Pour sa première sortie publique, Chadli Bendjedid n'y est pas allé de main morte. Il a égratigné le président Bouteflika, attaqué Khaled Nezzar et Tahar Zbiri et réglé ses comptes avec Ben Bella. L'allusion au premier est claire lorsqu'il dit : «On fait le serment sur le Coran de respecter la Constitution et on fait autre chose. Je ne suis pas de ceux-là.» Assurément, Chadli Bendjedid n'apprécie pas le triturage actuel de la Constitution devant permettre un troisième mandat au président Bouteflika, comme il n'aime pas que l'écriture de l'histoire ait été confiée à l'Etat par un des nouveaux amendements constitutionnels.
«J'appelle, dit-il, les historiens, les vrais, à travailler en faisant preuve de neutralité et d'objectivité.» Ces deux critiques sont apparues suffisantes à l'ENTV pour qu'elle censure toute l'intervention (de trois heures) de Chadli Bendjedid, se contentant de diffuser quelques furtives images de la rencontre sur Amara Bouglez, fondateur de la base de l'Est.

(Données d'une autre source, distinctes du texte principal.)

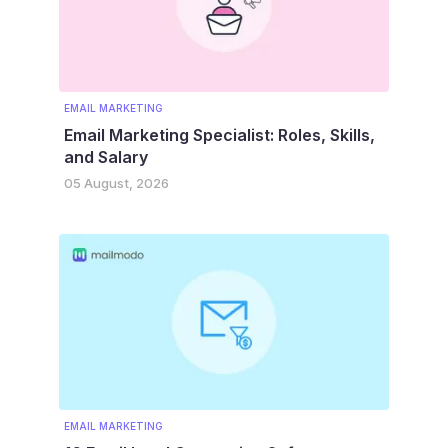
EMAIL MARKETING
Email Marketing Specialist: Roles, Skills,
and Salary
05 August, 2026
EMAIL MARKETING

Mais en s'aventurant à donner sa propre version des faits sur les rivalités qui ont marqué la Guerre de libération et les lendemains de l'indépendance, l'ex-président de la République s'est mis en porte-à-faux avec sa propre recommandation sur l'écriture de l'histoire. N'étant pas historien lui-même, il ne pouvait qu'être subjectif.

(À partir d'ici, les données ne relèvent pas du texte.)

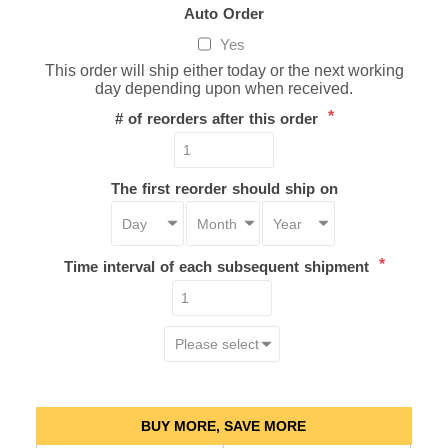
Auto Order
Yes
This order will ship either today or the next working
day depending upon when received.
*
# of reorders after this order
The first reorder should ship on
*
Time interval of each subsequent shipment
BUY MORE, SAVE MORE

Selon lui, Saïd Abid a été liquidé alors que la version officielle de l'époque, celle de Boumediène, évoquait un accident de voiture. Mohamed Chaâbani a été mis à mort par Ben Bella afin d'éviter ses révélations. Quant à Khaled Nezzar, qui fut pourtant son ministre de la Défense après les événements d'Octobre 1988 avant d'être chef d'état-major de l'ANP, il est carrément accusé d'avoir été «un espion» pour le compte de l'armée française. Chadli Bendjedid ressort le procès fait de manière récurrente aux déserteurs de l'armée française. Khaled Nezzar qui, maintes fois, a eu à s'expliquer sur ce dossier, ne manquera pas de réagir et peut-être d'autres encore sur les révélations et les critiques de l'ex-chef d'Etat.
Comme de tradition dans le pays, les règlements de comptes tiendront lieu d'écriture de l'histoire. Chadli ne devra pas s'étonner si, dans la lancée, ressortira la critique de son règne de dix années à la tête du pays, une «décennie noire», selon l'expression consacrée tant la corruption et la gabegie ont régné en maîtres. Le désespoir de la population a été tel qu'elle a été poussée à la révolte.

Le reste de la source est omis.